──────── RECORDS FOR PROCESSING ────────

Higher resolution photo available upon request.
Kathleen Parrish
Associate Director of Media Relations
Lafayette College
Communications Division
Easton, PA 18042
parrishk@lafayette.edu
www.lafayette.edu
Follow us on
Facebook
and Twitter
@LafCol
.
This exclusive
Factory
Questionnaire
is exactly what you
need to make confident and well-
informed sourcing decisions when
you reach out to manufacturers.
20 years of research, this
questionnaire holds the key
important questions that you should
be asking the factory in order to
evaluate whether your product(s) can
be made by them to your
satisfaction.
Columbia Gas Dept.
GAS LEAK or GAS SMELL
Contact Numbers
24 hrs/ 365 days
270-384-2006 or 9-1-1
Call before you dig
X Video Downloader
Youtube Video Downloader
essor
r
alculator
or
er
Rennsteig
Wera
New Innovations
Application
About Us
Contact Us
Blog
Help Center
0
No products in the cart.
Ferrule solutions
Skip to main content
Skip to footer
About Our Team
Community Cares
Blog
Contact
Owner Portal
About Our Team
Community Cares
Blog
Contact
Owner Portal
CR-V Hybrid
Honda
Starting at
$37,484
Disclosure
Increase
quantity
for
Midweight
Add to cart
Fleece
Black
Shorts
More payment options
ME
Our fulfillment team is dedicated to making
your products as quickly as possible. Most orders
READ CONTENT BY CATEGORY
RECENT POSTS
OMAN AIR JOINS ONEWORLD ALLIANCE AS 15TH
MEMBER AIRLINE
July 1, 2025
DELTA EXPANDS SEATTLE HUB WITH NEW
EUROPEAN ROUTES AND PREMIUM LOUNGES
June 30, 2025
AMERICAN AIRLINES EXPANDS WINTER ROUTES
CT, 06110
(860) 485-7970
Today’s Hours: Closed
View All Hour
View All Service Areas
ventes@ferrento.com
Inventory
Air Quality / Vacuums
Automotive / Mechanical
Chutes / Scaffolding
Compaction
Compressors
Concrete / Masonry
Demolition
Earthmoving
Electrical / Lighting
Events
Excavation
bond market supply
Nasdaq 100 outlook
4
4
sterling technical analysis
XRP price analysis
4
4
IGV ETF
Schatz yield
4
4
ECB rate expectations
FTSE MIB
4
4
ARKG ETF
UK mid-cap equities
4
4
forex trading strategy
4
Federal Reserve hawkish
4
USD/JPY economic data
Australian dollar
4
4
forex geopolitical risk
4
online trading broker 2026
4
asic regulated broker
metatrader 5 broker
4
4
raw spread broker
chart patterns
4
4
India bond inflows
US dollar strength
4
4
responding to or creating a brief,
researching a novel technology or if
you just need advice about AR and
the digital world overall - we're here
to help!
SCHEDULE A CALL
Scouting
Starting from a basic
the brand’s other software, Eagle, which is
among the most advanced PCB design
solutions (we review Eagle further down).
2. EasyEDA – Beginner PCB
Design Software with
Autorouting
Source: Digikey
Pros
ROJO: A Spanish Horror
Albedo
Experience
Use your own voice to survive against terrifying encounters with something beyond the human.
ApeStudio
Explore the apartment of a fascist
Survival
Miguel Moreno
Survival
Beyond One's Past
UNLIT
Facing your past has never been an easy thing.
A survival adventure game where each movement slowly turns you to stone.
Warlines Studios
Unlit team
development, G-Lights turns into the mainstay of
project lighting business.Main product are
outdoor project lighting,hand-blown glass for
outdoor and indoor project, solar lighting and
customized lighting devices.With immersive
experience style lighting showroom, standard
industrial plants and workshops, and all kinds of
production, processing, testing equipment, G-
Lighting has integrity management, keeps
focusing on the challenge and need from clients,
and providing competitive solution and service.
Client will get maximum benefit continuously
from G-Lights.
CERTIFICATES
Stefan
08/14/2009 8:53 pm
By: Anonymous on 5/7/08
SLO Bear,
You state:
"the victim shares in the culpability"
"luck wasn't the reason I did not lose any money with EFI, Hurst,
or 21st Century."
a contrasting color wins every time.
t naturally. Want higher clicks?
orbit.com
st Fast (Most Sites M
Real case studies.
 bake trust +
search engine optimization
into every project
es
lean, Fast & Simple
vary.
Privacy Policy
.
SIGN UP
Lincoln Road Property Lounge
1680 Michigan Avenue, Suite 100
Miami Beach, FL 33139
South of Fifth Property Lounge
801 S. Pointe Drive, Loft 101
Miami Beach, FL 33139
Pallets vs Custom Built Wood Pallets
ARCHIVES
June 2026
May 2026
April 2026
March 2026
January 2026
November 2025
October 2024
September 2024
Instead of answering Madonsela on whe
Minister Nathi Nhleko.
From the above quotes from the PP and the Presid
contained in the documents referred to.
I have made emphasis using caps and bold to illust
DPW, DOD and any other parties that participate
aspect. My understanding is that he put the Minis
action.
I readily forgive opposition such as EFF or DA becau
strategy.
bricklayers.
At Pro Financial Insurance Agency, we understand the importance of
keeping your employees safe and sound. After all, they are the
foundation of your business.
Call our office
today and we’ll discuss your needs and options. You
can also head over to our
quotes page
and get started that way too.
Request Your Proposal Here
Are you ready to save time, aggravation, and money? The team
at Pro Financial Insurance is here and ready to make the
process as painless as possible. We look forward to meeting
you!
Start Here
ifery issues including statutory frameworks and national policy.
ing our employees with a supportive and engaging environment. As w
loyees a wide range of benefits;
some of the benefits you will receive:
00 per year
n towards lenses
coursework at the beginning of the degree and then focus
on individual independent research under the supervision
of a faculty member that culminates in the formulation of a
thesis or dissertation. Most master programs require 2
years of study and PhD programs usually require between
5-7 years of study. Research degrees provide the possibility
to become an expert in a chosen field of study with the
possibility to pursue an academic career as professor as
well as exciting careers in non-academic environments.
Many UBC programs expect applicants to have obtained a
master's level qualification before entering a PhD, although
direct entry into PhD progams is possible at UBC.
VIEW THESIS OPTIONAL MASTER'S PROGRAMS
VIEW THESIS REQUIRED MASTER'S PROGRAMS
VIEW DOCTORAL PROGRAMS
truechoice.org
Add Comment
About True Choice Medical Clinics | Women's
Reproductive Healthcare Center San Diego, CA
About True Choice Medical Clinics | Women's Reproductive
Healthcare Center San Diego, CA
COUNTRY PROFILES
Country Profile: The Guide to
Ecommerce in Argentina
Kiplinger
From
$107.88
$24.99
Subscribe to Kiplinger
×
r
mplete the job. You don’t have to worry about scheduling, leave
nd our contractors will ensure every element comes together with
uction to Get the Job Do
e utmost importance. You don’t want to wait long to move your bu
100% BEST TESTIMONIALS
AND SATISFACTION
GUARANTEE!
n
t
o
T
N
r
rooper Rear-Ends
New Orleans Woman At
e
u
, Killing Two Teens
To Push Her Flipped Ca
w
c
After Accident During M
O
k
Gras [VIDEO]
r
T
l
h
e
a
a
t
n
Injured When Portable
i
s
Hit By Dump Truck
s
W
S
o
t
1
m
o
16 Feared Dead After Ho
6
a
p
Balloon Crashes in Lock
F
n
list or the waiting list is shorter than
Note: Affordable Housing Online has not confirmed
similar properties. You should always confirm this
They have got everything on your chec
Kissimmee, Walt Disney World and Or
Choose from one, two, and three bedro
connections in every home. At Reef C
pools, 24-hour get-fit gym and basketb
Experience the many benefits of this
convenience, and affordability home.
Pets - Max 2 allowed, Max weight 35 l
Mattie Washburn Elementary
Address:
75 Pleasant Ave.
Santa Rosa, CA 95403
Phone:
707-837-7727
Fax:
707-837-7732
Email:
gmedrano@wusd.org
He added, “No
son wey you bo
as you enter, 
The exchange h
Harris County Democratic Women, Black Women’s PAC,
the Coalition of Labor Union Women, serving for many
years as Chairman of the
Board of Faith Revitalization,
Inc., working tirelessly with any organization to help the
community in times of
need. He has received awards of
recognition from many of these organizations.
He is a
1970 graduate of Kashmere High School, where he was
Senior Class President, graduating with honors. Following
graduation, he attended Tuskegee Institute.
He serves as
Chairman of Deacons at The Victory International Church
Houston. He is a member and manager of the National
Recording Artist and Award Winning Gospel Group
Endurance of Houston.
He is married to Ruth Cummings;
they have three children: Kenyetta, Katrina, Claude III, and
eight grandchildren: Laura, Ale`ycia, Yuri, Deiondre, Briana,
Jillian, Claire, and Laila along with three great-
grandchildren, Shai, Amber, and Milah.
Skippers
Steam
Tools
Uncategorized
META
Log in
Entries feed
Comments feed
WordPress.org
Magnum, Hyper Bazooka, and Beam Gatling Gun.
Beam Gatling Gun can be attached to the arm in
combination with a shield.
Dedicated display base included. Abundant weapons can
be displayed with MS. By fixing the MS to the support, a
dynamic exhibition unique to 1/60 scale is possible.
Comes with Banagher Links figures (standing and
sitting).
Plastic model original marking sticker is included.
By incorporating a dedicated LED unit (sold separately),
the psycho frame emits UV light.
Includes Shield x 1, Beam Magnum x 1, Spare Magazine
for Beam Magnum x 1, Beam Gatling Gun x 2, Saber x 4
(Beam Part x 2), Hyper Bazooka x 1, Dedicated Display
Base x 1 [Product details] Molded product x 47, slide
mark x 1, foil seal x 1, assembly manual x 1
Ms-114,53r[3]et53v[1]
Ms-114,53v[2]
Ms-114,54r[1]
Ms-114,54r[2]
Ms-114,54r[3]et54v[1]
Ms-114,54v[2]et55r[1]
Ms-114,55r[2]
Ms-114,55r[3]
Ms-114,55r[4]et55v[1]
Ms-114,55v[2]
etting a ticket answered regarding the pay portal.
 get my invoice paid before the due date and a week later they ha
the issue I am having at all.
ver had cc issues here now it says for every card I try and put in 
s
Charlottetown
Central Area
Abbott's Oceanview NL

────────

▶ [JOB] All lines that contain the word "Black" must be copied from the records above.

▶ [RESPONSE BOX]
Black
Harris County Democratic Women, Black Women’s PAC,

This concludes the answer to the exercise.